Sem combustível, motoristas londrinenses acordaram cedo no sábado (26) para tentar abastecer carros e motos. Filas foram formadas em alguns estabelecimentos, mas eles permaneceram fechados por falta de estoque. Apenas o posto Cotovelos, na avenida Higienópolis, funcionou para abastecer carros oficiais da polícia, da Guarda Municipal, de órgãos de saúde estaduais e municipais e também carros particulares de médicos e policiais. No caso dos particulares, cada veículo teve autorização para abastecer apenas dez litros mediante apresentação de identificação profissional.



De acordo com o dono do posto, Sandro Zanchet, ele conseguiu 30 mil litros através de acordo o com o movimento grevista apenas para abastecimento dos carros listados. A liberação aconteceu porque o posto é um dos únicos que aceita o cartão oficial de combustível usado pela Polícia Militar. Ele não mexeu no preço do combustível e vendia etanol a R$ 2,99 e gasolina a R$ 4,69. Já o diesel estava sendo vendido a R$ 3,89 na bomba. Zanchet informou que iria baixar o preço em dez centavos, conforme decreto do governo, mas até o final da manhã o valor não tinha sido alterado.

Imagem ilustrativa da imagem Posto de Londrina só abastece veículos oficiais, de médicos e policiais
| Foto: Saulo Ohara/Grupo Folha



A médica plantonista dos hospitais Zona Norte e Mater Dei, Bruna Volpi, soube do abastecimento em um grupo de Whatsapp e procurou o posto na manhã de sábado. "Concordo com o motivo da greve, mas estava com o tanque vazio e vim correndo", disse.

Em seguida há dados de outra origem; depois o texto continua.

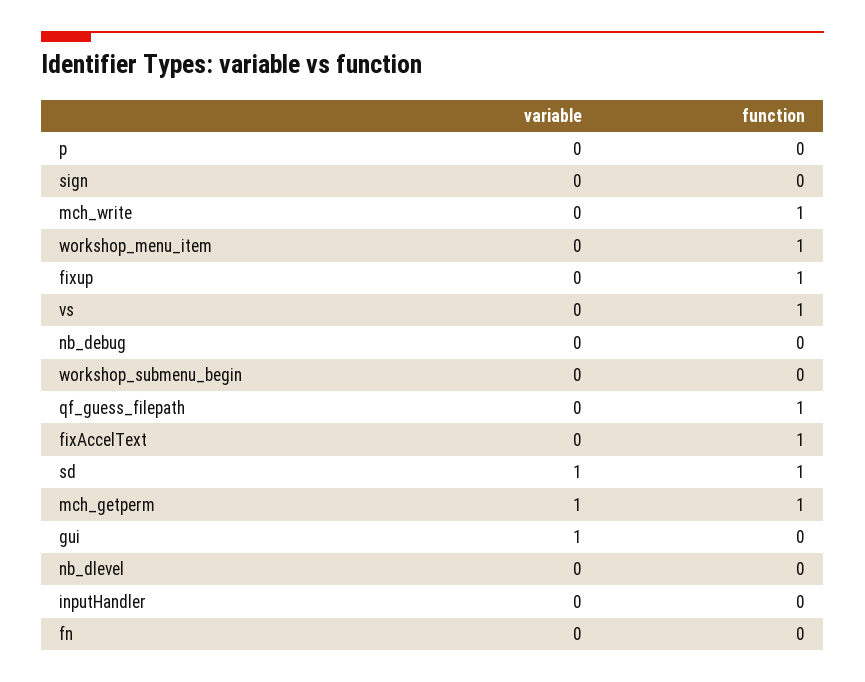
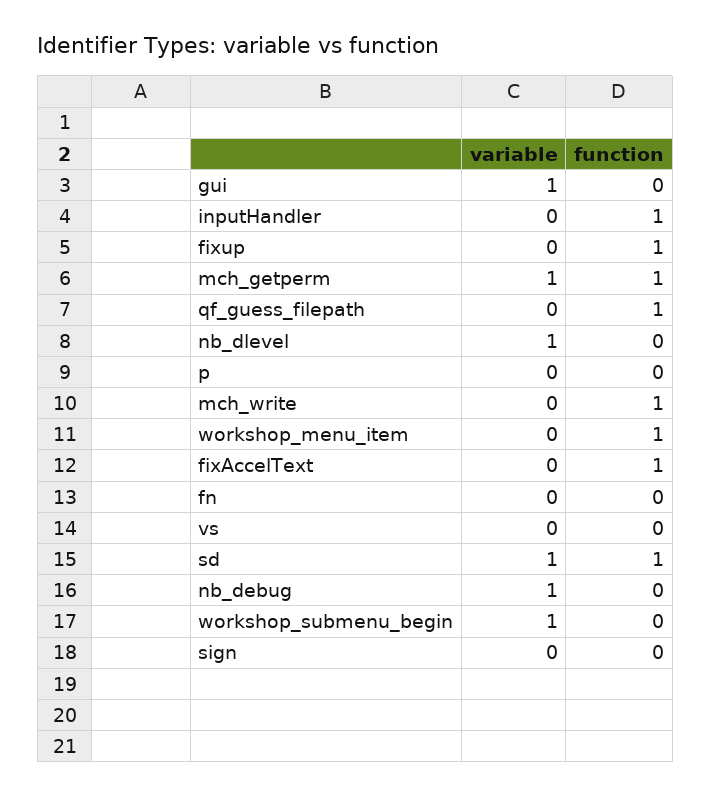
  {
    "variable": {
      "p": 0,
      "sign": 0,
      "mch_write": 0,
      "workshop_menu_item": 0,
      "fixup": 0,
      "vs": 0,
-     "nb_debug": 0,
+     "nb_debug": 1,
-     "workshop_submenu_begin": 0,
+     "workshop_submenu_begin": 1,
      "qf_guess_filepath": 0,
      "fixAccelText": 0,
      "sd": 1,
      "mch_getperm": 1,
      "gui": 1,
-     "nb_dlevel": 0,
+     "nb_dlevel": 1,
      "inputHandler": 0,
      "fn": 0
    },
    "function": {
      "p": 0,
      "sign": 0,
      "mch_write": 1,
      "workshop_menu_item": 1,
      "fixup": 1,
-     "vs": 1,
+     "vs": 0,
      "nb_debug": 0,
      "workshop_submenu_begin": 0,
      "qf_guess_filepath": 1,
      "fixAccelText": 1,
      "sd": 1,
      "mch_getperm": 1,
      "gui": 0,
      "nb_dlevel": 0,
-     "inputHandler": 0,
+     "inputHandler": 1,
      "fn": 0
    }
  }

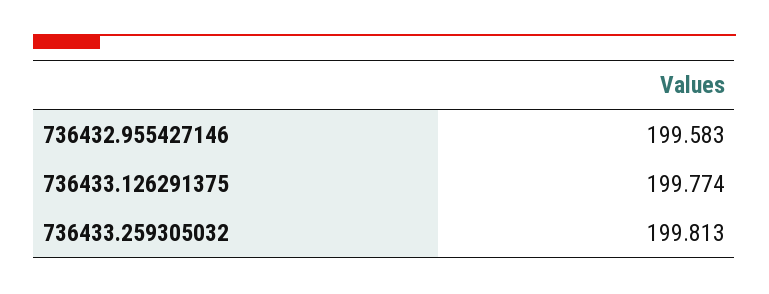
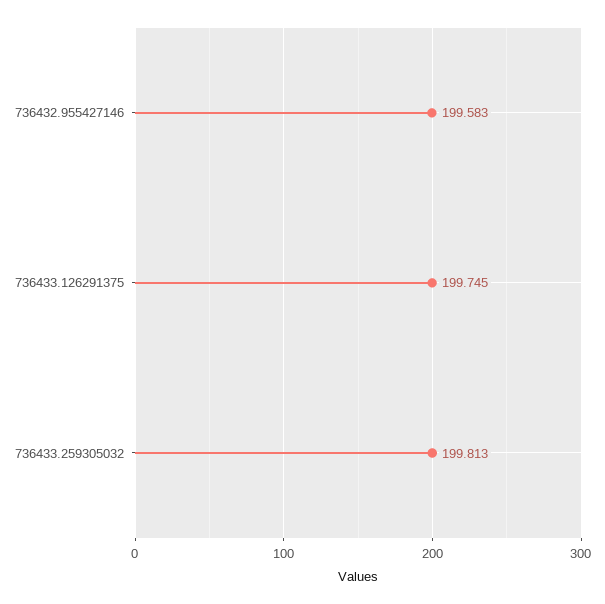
  {
    "736432.955427146": 199.583,
-   "736433.126291375": 199.774,
+   "736433.126291375": 199.745,
    "736433.259305032": 199.813
  }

O médico oncologista do Hospital do Câncer, Daniel Rubens, também soube da liberação do combustível no posto Cotovelos pelas redes sociais e ficou uma hora na fila. "Se não fosse por isso, não conseguiria dar plantão", disse. Clínicas particulares tentaram abastecer com motoristas e enfermeiros, mas esses profissionais não estão autorizados. Só há abastecimento quando o médico está presente.

Em um posto de combustíveis na esquina das ruas Belém e Duque de Caxias, um boato em redes sociais sobre a oferta de combustível motivou a formação de filas no entorno do estabelecimento, que permaneceu fechado. O gerente comercial Alexandre Capelli foi um dos que entrou na fila sem saber se conseguiria abastecer. Ele mora em Florianópolis, estava em Londrina a trabalho e precisava do combustível para retornar. "Já devia ter voltado na quinta-feira, mas não consegui", lamentou.

O taxista Ademir José Alves chegou ao local às 6 da manhã com esperança de abastecer. "Se não conseguir, não tenho como trabalhar", afirmou. Essa é a mesma preocupação do motorista de Uber Eduardo Yokomizo, que chegou ao posto às 3h50 e ocupava o primeiro lugar da fila. "O posto está fechado, mas meu combustível acabou. Nem que eu quisesse, não teria como sair", lamentou ele, que estava preocupado com os próximos dias. "Se eu não trabalhar, não ganho."